Segment Start: Extracted information
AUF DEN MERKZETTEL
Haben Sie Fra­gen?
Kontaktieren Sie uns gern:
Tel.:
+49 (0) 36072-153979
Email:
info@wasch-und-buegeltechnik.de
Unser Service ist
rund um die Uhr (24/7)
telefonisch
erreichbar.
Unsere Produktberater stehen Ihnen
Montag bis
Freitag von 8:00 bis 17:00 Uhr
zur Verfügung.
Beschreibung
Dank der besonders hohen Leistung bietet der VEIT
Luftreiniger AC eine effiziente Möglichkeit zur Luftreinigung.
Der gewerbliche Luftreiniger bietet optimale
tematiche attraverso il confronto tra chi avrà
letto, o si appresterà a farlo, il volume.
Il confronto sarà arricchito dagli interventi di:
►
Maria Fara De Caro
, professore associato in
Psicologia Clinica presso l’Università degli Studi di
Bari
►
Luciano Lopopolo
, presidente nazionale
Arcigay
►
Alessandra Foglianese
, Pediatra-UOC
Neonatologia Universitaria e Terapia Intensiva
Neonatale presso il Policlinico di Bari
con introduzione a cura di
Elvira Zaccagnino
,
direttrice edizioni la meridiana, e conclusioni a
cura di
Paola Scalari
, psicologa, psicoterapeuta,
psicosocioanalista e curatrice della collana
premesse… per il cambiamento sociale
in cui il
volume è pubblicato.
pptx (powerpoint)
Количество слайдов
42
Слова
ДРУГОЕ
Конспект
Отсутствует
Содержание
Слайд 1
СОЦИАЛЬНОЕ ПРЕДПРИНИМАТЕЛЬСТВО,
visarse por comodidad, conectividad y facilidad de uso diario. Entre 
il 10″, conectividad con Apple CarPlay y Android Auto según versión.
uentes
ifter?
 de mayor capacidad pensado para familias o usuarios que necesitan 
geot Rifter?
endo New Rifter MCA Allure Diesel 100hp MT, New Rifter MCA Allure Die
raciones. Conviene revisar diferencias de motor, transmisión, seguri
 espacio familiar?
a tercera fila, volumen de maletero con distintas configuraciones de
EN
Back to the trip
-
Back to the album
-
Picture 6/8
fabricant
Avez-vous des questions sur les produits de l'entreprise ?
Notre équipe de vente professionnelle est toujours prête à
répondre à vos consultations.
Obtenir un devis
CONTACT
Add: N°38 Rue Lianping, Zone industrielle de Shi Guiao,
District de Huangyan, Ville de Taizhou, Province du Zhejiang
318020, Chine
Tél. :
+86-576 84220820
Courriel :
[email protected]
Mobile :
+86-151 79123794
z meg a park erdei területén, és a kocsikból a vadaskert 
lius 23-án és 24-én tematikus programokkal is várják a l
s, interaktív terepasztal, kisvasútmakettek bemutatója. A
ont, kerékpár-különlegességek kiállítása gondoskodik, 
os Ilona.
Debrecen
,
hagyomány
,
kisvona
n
Segment End: Extracted information
▶ Exercise:
In the entries above, restate word for word the lines between the one holding "Unsere Produktberater stehen Ihnen" and the one holding "letto, o si appresterà a farlo, il volume.", inclusive, and nothing besides.

▶ Expected answer:
Unsere Produktberater stehen Ihnen
Montag bis
Freitag von 8:00 bis 17:00 Uhr
zur Verfügung.
Beschreibung
Dank der besonders hohen Leistung bietet der VEIT
Luftreiniger AC eine effiziente Möglichkeit zur Luftreinigung.
Der gewerbliche Luftreiniger bietet optimale
tematiche attraverso il confronto tra chi avrà
letto, o si appresterà a farlo, il volume.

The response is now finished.